Photo used for illustrative purposes.
Georgia is perfect for growing blueberries because of its hot summers and mild winters
Georgia may be the Peach State, but blueberries have slowly risen to become the state’s top fruit crop.
The blueberry industry in Georgia now accounts for nearly $350 million of economic activity, while peaches make up just under $85 million.
Analysts attribute the blueberry’s rise to a combination of increasing consumer demand and Georgia’s ideal growing conditions — our long hot summers and mild winters, in particular.
“The demand for blueberries has always been higher than the supply,” explained Greg Fonsah, a professor in UGA’s College of Agricultural and Environmental Sciences. “The excess demand was instrumental in the rapid expansion and productivity of the blueberry industry. This positive consumer demand trend has consistently increased despite multifaceted structural, institutional, policy, weather and natural disaster problems plaguing the industry.”
At least 14 states produce blueberries, according to the Agricultural Marketing Resource Center. In 2021, the U.S. “produced and utilized 660 million pounds of cultivated blueberries,” with 4.15 million pounds coming from Georgia.
Blueberries have grown in popularity, with many consumers citing their “superfood” status. They’re packed with nutrients and are one of the top sources of antioxidants.
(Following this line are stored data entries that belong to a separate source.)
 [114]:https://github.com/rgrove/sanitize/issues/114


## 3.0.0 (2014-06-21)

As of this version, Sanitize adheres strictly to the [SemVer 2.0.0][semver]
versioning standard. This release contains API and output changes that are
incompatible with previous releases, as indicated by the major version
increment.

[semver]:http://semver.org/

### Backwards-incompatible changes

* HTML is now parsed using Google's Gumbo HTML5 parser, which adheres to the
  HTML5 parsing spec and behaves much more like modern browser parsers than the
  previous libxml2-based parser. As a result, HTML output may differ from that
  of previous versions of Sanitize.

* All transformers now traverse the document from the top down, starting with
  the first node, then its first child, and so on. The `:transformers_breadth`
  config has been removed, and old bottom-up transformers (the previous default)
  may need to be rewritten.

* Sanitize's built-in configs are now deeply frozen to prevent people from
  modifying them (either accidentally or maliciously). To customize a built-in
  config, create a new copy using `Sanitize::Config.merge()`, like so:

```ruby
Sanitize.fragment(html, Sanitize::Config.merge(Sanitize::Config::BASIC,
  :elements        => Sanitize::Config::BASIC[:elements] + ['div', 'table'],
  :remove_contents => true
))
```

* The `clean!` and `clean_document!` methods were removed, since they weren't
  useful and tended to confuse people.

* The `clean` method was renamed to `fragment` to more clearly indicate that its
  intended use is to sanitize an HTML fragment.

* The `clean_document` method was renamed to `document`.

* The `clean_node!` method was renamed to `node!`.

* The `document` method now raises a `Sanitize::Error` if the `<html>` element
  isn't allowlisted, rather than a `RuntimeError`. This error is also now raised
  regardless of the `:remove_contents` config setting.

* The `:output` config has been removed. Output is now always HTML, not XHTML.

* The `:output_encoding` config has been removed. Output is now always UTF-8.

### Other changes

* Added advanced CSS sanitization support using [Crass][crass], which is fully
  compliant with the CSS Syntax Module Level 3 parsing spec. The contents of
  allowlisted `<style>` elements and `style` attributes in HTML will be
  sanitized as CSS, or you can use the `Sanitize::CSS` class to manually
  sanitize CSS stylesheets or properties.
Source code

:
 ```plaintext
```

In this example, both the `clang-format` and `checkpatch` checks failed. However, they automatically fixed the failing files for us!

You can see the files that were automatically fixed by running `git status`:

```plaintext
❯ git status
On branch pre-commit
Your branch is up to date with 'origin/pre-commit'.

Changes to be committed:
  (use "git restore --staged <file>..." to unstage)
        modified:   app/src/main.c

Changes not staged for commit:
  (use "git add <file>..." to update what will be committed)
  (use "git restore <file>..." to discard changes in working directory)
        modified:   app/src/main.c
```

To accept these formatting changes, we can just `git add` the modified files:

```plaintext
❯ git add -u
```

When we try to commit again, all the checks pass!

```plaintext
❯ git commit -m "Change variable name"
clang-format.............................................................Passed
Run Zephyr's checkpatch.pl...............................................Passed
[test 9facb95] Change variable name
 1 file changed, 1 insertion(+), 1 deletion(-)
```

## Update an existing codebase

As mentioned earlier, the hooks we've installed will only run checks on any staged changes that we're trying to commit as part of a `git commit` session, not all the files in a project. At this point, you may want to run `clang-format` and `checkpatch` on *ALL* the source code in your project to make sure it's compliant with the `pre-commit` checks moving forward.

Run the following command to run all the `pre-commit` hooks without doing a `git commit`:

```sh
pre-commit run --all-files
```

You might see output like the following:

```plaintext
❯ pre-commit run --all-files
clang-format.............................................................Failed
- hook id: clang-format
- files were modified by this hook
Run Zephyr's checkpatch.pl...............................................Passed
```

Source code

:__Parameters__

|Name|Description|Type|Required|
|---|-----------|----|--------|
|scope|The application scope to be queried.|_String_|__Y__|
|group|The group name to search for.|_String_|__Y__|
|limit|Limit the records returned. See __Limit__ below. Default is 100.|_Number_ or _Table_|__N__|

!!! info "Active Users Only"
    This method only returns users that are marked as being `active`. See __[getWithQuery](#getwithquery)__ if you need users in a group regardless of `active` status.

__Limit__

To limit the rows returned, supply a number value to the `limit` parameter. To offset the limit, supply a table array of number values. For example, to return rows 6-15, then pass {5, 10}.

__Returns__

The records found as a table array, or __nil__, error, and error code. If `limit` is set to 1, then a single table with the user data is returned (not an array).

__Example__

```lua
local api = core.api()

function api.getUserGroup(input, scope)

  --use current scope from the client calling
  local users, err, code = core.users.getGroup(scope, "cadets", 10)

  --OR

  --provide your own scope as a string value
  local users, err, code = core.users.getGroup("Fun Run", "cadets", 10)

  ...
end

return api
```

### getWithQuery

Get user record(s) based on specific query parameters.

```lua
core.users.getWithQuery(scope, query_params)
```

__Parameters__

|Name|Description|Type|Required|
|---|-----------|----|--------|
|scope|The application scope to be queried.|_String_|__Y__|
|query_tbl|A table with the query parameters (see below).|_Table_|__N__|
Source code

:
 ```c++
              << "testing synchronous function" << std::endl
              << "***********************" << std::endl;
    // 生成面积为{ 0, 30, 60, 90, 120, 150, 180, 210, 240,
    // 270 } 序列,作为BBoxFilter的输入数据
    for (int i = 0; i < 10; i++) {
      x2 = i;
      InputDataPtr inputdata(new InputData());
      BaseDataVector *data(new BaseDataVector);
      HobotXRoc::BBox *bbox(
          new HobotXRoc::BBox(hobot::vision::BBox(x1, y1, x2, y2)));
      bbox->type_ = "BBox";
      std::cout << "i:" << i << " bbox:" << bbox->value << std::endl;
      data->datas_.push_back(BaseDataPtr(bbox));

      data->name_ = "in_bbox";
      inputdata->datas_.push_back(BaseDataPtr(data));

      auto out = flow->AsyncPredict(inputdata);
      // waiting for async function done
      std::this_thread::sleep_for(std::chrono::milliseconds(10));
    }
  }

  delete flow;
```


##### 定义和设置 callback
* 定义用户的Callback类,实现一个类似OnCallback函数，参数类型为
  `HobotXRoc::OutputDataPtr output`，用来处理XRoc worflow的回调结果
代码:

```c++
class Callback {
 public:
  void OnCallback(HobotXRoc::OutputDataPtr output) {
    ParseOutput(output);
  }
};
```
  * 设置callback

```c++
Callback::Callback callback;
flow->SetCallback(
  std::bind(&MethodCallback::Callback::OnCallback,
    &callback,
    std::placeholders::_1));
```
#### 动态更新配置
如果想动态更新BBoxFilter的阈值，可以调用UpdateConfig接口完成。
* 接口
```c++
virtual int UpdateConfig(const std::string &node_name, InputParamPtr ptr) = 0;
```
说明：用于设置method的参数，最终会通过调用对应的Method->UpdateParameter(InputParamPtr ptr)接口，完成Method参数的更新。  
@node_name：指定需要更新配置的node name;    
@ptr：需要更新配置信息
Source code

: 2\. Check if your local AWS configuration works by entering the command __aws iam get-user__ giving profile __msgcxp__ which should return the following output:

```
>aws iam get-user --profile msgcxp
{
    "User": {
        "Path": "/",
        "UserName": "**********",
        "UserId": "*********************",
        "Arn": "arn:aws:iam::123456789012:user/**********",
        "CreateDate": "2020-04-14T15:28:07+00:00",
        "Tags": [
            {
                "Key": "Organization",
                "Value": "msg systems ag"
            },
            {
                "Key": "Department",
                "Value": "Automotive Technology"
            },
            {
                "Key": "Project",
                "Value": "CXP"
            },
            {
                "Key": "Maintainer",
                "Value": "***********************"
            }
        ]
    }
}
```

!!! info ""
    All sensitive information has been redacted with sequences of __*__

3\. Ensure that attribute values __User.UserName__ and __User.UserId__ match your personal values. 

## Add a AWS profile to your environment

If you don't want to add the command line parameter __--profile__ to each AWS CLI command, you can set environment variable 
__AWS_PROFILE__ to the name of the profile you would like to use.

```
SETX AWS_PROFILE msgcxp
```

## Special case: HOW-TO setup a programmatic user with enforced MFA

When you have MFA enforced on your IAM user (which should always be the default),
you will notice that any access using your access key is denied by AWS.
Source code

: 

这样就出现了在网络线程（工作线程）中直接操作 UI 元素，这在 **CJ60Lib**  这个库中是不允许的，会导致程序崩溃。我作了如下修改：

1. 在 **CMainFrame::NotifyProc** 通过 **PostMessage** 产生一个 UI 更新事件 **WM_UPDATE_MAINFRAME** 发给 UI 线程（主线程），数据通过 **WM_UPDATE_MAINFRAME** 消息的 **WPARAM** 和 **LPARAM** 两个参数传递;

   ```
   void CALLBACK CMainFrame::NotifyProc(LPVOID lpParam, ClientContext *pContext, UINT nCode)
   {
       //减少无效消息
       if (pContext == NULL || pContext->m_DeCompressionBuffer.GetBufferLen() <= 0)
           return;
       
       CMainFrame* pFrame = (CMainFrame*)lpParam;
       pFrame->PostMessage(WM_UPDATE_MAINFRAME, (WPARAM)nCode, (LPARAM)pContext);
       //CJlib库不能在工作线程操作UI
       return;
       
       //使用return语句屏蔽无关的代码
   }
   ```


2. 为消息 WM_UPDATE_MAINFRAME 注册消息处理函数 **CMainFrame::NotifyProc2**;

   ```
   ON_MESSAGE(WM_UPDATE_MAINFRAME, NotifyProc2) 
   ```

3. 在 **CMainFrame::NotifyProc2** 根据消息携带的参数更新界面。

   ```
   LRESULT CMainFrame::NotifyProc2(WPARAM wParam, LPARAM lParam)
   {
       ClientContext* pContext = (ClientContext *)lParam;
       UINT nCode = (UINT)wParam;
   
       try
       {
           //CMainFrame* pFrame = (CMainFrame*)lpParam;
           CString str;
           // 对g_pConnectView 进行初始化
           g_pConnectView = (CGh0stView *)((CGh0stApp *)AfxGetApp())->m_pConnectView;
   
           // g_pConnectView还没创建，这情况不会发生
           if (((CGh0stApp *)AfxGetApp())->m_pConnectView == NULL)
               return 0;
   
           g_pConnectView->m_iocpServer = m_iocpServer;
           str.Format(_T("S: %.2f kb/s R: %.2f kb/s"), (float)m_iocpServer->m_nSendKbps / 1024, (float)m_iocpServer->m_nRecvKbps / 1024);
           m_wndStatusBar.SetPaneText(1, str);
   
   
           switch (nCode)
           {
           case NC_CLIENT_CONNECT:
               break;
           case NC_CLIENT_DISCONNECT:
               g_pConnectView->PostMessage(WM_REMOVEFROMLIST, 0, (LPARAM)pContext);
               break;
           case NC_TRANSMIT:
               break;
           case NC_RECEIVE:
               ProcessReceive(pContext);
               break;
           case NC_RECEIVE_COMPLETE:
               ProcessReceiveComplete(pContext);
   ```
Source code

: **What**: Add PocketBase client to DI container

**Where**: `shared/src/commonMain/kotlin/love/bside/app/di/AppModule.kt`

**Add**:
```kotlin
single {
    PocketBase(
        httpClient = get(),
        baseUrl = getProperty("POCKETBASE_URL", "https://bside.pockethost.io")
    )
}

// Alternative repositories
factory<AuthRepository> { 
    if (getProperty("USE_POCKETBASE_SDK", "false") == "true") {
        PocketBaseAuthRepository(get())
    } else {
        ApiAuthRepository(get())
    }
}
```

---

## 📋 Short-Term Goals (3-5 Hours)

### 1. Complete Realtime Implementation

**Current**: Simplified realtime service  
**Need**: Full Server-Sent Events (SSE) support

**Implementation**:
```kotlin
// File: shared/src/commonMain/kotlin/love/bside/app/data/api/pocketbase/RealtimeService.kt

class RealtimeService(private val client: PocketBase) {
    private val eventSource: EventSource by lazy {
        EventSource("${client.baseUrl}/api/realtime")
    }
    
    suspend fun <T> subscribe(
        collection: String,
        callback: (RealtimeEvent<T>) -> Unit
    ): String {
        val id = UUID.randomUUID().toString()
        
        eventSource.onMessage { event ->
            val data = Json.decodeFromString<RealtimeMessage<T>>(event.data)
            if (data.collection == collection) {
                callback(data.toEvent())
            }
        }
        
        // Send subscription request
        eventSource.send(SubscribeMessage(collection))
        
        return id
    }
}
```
The benefits of eating blueberries include possibly lowering blood pressure, improving cardiovascular health and enhancing cognitive abilities.
“Previous studies have indicated that people who regularly eat blueberries have a reduced risk of developing conditions including Type 2 diabetes and cardiovascular disease,” Sci News reported. “This may be because blueberries are high in naturally occurring compounds called anthocyanins, which are the flavonoids responsible for the red and blue color in fruits.”